I think the fact the school have 0 concerns and actually think she’s amazing make me think it’s my parenting because I sure don’t see that side of her at home.

i spend a fortune taking her out, on holiday, doing things etc. and she’s very ungrateful and says things like ‘I didn’t ask to come here’ ‘I want to go home’ etc. it’s draining.

I can only go by what you wrote but you say she's saying she doesn't want to go to all these places but you are taking her anyway and then you're accusing her of being ungrateful? No wonder she's acting up if that's true as you're not listening to her and making it her problem.
Maybe just change your expectations and remember that she's not you so just because you'd like something doesn't mean she will.
Also I would 100% second neurodiverse conditions, it's a classic case of masking at school, no problems there, and everything comes out at home.

ArseInTheCoOpWindow · 21/04/2025 11:10

almostalwayslaura · 20/04/2025 18:11

Exactly this - if we are having a day in the house every minute has to be occupied with attention/things to do! I am again, not sure about ADHD but I guess these things present different in all children.
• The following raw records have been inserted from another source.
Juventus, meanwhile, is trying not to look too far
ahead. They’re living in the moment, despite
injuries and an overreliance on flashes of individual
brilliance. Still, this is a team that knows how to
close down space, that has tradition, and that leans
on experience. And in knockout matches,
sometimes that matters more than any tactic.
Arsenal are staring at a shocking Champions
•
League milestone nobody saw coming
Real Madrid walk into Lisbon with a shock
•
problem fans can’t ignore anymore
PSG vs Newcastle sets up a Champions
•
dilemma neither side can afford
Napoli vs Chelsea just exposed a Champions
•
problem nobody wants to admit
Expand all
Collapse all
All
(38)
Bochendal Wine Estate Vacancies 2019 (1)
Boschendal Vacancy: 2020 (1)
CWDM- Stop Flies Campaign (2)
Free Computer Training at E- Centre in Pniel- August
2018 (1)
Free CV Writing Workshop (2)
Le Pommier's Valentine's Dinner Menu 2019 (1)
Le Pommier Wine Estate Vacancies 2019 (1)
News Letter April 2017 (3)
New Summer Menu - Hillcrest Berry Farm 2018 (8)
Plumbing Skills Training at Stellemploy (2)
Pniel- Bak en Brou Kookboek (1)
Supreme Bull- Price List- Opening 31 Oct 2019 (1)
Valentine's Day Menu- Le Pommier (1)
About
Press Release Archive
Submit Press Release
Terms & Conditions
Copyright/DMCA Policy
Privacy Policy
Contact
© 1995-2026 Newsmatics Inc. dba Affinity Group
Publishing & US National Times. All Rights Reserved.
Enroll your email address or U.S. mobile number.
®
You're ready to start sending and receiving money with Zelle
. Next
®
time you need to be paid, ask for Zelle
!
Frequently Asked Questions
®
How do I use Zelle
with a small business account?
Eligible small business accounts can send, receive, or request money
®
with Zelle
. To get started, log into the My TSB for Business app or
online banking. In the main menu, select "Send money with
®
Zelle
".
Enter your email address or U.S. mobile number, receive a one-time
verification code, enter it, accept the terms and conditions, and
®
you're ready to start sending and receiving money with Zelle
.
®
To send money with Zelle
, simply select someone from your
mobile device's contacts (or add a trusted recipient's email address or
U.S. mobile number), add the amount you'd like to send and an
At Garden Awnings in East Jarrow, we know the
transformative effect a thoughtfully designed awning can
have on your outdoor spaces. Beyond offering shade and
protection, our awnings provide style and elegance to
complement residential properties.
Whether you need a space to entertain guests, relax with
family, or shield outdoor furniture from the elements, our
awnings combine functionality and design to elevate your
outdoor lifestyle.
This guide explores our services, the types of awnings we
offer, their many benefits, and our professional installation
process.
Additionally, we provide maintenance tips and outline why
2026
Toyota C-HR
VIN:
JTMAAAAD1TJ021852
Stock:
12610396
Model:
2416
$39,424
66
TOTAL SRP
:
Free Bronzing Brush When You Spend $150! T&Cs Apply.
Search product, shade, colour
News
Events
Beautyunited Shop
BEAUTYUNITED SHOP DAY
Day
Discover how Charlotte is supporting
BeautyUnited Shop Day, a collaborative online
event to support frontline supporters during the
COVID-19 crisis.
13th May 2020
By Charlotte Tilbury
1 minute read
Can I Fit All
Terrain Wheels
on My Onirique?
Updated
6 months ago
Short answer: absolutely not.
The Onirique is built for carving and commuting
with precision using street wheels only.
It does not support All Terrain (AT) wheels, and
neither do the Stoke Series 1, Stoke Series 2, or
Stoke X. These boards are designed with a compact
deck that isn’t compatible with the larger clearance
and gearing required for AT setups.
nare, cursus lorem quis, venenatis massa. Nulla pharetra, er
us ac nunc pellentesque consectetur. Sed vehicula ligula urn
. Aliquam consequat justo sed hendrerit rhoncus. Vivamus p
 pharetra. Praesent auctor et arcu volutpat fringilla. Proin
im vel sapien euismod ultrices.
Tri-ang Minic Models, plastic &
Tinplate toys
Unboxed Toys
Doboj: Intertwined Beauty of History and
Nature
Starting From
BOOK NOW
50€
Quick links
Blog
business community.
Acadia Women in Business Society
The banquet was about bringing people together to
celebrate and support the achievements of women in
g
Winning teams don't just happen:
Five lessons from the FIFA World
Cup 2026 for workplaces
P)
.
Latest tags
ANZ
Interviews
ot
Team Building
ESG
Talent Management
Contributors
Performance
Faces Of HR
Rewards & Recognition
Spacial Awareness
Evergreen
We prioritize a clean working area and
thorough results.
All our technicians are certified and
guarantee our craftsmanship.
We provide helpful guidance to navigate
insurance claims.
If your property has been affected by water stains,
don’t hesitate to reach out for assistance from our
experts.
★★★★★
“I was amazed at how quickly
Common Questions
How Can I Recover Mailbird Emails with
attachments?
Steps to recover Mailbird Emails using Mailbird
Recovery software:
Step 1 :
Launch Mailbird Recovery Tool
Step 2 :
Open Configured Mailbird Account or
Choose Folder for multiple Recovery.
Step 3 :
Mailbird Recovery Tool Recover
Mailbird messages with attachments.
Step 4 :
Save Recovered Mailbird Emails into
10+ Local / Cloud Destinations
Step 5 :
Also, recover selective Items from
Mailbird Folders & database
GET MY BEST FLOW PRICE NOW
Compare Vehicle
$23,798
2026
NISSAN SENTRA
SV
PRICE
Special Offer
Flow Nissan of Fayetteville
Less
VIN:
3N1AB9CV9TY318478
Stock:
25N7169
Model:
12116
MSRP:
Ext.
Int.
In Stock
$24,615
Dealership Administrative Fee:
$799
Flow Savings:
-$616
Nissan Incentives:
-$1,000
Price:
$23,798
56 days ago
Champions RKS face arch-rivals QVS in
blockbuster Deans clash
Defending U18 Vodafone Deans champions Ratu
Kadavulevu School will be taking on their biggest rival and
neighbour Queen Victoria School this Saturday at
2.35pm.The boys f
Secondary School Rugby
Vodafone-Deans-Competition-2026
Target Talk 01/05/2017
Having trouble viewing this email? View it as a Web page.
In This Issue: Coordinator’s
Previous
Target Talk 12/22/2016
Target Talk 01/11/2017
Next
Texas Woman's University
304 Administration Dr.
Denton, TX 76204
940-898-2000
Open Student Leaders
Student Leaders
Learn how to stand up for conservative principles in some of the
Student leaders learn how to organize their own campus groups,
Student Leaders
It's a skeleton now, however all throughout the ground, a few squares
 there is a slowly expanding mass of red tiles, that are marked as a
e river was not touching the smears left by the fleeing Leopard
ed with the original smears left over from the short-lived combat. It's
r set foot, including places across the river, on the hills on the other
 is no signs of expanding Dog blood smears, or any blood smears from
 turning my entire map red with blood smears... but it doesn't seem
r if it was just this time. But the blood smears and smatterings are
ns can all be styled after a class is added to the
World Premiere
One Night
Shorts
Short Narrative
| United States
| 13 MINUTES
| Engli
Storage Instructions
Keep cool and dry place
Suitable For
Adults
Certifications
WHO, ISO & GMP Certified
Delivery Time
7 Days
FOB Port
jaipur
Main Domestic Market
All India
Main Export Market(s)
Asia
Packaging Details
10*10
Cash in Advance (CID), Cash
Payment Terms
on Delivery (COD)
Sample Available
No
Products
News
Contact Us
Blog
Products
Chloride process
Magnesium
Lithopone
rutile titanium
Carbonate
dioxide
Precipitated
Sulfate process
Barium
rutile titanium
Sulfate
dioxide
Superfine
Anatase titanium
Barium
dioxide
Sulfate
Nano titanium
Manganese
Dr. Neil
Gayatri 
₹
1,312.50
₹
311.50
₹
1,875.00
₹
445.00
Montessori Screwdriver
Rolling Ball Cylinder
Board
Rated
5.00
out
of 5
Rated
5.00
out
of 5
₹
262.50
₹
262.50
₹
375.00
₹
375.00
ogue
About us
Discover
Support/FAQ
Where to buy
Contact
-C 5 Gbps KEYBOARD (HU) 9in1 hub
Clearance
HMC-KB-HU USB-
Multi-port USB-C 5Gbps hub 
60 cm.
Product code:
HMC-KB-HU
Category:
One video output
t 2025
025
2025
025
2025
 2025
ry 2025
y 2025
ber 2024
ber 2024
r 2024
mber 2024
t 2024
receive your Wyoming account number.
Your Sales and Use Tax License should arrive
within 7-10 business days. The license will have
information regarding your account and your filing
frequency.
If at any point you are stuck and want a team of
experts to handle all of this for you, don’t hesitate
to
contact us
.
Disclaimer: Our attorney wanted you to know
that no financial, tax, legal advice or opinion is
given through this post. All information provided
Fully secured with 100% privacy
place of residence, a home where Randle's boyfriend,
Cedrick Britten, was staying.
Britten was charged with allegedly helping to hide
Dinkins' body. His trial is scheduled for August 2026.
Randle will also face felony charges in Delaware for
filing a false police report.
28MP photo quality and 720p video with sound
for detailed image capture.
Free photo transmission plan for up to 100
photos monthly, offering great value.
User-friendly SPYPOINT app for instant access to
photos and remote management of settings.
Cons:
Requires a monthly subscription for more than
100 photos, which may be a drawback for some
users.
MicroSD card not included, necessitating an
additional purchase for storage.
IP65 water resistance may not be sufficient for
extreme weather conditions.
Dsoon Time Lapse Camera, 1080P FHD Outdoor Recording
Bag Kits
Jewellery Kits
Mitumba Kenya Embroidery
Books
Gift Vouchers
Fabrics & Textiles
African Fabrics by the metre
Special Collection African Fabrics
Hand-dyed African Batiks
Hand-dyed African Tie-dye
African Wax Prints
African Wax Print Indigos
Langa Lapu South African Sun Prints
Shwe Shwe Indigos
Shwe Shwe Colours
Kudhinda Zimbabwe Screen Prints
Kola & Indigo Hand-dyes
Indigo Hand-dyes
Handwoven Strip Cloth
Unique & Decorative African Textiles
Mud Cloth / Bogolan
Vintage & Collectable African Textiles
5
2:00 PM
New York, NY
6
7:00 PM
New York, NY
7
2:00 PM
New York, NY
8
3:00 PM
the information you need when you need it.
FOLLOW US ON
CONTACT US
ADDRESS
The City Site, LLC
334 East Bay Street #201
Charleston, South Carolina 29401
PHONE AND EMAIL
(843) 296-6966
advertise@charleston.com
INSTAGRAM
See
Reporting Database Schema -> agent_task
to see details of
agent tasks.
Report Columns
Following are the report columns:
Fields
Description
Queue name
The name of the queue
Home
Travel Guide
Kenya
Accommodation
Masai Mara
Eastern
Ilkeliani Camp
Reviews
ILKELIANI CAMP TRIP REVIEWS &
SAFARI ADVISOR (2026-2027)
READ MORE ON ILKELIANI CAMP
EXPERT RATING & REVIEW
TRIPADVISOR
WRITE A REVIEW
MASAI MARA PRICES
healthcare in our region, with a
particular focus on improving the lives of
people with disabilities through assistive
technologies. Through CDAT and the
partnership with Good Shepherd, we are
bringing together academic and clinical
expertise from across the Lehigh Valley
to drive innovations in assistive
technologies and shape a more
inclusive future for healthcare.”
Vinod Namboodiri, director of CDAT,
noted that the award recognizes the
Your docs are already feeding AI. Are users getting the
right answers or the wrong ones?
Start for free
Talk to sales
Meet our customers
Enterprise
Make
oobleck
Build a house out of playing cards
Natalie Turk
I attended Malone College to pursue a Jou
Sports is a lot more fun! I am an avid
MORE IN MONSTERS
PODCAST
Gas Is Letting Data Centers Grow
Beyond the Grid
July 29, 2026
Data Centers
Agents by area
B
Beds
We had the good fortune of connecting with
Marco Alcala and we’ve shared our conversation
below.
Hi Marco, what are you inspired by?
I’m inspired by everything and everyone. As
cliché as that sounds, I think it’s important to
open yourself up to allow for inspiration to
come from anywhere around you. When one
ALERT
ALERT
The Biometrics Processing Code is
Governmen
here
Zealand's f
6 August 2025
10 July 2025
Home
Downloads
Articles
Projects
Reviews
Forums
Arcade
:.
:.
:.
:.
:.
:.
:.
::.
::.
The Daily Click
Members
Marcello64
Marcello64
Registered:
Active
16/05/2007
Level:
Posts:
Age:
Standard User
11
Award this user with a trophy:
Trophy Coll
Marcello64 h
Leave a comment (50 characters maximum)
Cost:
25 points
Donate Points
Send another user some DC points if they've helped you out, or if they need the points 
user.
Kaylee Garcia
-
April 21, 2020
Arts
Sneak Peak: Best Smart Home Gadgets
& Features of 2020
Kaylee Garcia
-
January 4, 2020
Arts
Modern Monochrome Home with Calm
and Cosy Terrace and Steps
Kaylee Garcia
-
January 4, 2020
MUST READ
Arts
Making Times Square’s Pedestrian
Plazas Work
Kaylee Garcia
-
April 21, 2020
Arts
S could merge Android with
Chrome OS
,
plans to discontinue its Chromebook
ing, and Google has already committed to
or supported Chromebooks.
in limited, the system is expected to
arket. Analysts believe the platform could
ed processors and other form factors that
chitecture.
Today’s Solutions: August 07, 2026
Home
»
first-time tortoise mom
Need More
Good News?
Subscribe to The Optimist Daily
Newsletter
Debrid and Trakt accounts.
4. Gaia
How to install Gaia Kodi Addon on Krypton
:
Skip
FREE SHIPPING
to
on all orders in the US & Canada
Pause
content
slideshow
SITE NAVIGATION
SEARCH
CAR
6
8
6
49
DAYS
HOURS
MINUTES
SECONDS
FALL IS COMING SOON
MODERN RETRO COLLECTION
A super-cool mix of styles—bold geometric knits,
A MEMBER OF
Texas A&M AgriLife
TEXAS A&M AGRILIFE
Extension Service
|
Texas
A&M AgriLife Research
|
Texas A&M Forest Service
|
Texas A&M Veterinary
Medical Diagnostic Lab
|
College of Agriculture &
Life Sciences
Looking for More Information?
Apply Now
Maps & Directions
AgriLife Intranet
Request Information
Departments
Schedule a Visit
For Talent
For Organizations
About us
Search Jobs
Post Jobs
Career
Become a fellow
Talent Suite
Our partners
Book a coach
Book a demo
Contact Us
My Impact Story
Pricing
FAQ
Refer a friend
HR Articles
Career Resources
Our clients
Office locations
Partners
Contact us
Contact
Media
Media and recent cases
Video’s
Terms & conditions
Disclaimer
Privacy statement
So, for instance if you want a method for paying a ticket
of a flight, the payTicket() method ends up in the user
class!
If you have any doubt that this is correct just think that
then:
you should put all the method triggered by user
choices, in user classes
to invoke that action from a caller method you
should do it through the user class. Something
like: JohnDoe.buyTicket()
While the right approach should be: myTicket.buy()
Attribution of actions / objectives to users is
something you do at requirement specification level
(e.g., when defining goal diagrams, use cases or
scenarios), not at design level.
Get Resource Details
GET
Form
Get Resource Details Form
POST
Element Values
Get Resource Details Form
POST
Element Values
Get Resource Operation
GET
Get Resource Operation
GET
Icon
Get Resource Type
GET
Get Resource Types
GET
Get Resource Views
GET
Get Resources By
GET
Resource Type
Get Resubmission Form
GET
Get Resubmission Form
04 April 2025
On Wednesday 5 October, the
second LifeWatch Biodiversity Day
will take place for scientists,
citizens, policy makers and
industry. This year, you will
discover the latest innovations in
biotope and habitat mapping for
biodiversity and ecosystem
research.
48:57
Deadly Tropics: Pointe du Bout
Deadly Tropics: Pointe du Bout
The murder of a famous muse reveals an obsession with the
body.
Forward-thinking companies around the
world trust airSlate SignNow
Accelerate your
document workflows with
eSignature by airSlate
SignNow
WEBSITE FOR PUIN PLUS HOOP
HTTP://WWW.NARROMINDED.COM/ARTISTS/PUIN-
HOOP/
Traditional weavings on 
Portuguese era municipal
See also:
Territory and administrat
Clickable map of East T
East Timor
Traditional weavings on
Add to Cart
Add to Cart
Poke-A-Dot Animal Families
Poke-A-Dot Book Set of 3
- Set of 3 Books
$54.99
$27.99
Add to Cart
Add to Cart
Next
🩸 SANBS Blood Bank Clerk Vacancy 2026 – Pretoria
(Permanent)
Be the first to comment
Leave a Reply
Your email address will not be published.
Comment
I think I will need to speak to a child psychologist for advice.

We didn’t know she had it then.

I used to read on here about people who set their kids up with playing and they’d play. She’d follow me after 30 seconds. No matter what l did. Needed constant attention all the time. Ds was never like this.

Shes 18 now and still needs lots of attention and gets bored easily.

coxesorangepippin · 22/04/2025 02:36

' I spend a fortune taking her out'.

Stop taking her out, and stop telling her it costs a fortune.

That's not what she needs.

caringcarer · 22/04/2025 03:09

Can you find some holiday clubs for her to attend as she behaves at school?